Article: Chronicle of a Death Foretold: The Future of U.S. Human Rights Litigation Post-Kiobel

University of California, Berkeley, School of Law

October 30, 2013


Abstract:

For thirty years, the Alien Tort Statute (ATS) has provided U.S. courts’ civil jurisdiction over human rights abuses committed abroad and a small group of victims a modest measure of justice. The Supreme Court’s April 2013 decision to limit the extraterritorial reach of the ATS in Kiobel v. Royal Dutch Petroleum prompted declarations from experts that human rights litigation in the United States is dead. Post-Kiobel legal commentary has focused on doctrinal questions about which claims under the ATS will survive Kiobel and whether transnational tort litigation in state courts is a viable substitute. This article argues that reports about the death of U.S. human rights litigation are an exaggeration.

This article explores the implications of Kiobel for the interests of those most affected by human rights violations – the victims – and identifies strategies for how human rights victims can best use existing legal remedies in the United States to vindicate their rights. First, the article defines a metric to evaluate the significance of U.S. legal strategies from a victim-centered perspective. The metric is based on the most prominent international standards related to victims’ rights – the rights to truth, justice, and reparations.

Second, the article catalogues the multiple legal strategies available in the United States to hold perpetrators accountable for human rights abuses committed abroad. Post-Kiobel, the United States still is the only country in the world where a non-national victim can bring a civil action against a non-national perpetrator for human rights abuses committed on foreign soil. U.S. courts also have extraterritorial jurisdiction over international crimes, such as genocide, war crimes, torture, and the recruitment of child soldiers. Under crime victims’ rights legislation, the foreign victims of these crimes have participatory rights in criminal proceedings. Immigration authorities have denaturalized, deported, and criminally sanctioned hundreds of human rights perpetrators discovered in the United States.

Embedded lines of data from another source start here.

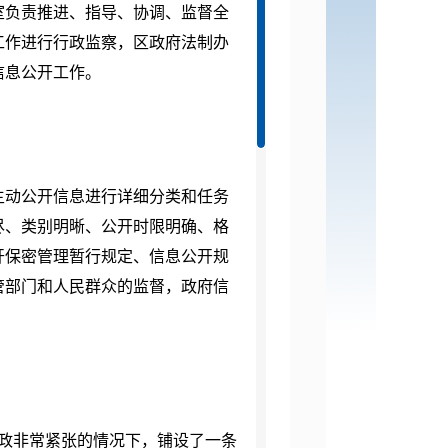
负责推进、指导、协调、监督全
工作进行行政监察，区政府法制办
信息公开工作。
动公开信息进行详细分类和任务
尽、类别明晰、公开时限明确、格
开保密管理暂行规定、信息公开规
管部门和人民群众的监督，政府信
政非常紧张的情况下，铺设了一条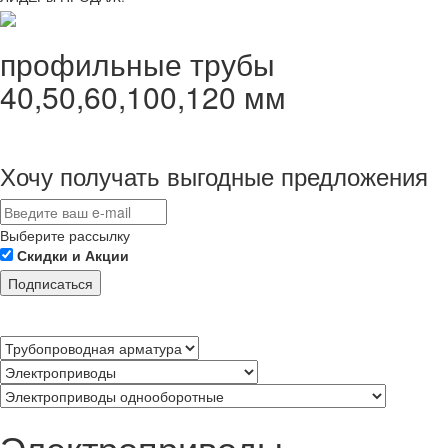
профильные трубы
40,50,60,100,120 мм
Хочу получать выгодные предложения
Выберите рассылку
Скидки и Акции
Подписаться
Электроприводы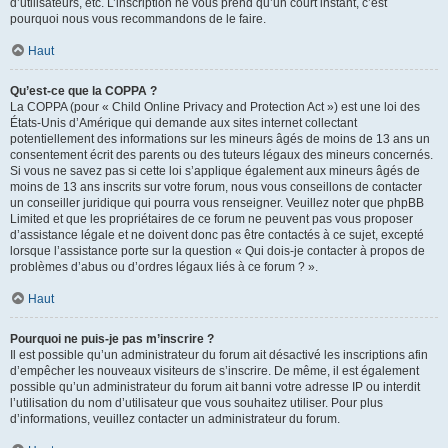
d’utilisateurs, etc. L’inscription ne vous prend qu’un court instant, c’est
pourquoi nous vous recommandons de le faire.
Haut
Qu’est-ce que la COPPA ?
La COPPA (pour « Child Online Privacy and Protection Act ») est une loi des
États-Unis d’Amérique qui demande aux sites internet collectant
potentiellement des informations sur les mineurs âgés de moins de 13 ans un
consentement écrit des parents ou des tuteurs légaux des mineurs concernés.
Si vous ne savez pas si cette loi s’applique également aux mineurs âgés de
moins de 13 ans inscrits sur votre forum, nous vous conseillons de contacter
un conseiller juridique qui pourra vous renseigner. Veuillez noter que phpBB
Limited et que les propriétaires de ce forum ne peuvent pas vous proposer
d’assistance légale et ne doivent donc pas être contactés à ce sujet, excepté
lorsque l’assistance porte sur la question « Qui dois-je contacter à propos de
problèmes d’abus ou d’ordres légaux liés à ce forum ? ».
Haut
Pourquoi ne puis-je pas m’inscrire ?
Il est possible qu’un administrateur du forum ait désactivé les inscriptions afin
d’empêcher les nouveaux visiteurs de s’inscrire. De même, il est également
possible qu’un administrateur du forum ait banni votre adresse IP ou interdit
l’utilisation du nom d’utilisateur que vous souhaitez utiliser. Pour plus
d’informations, veuillez contacter un administrateur du forum.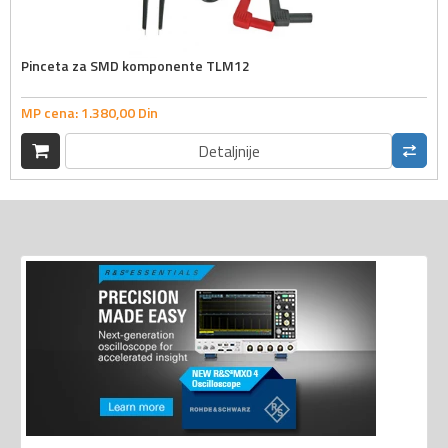
Pinceta za SMD komponente TLM12
MP cena:
1.380,
00
Din
Detaljnije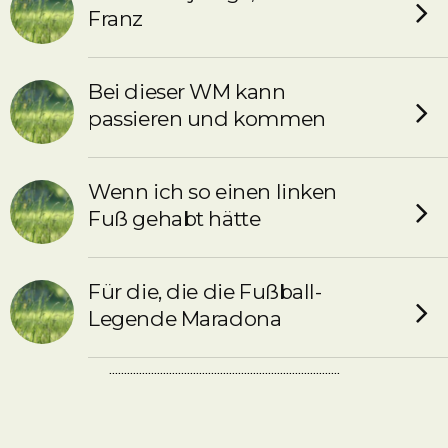
Franz
Bei dieser WM kann
passieren und kommen
Wenn ich so einen linken
Fuß gehabt hätte
Für die, die die Fußball-
Legende Maradona
.............................................................................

Third, the article looks beyond the mere existence of these formal opportunities to explore how available legal mechanisms can advance the rights of human rights victims. The article uses a victim-centered metric to dissect the myriad of vague and unproven claims about the objectives of human rights litigation and identify concrete opportunities to advance victims’ rights to truth, justice, and reparations through legal advocacy.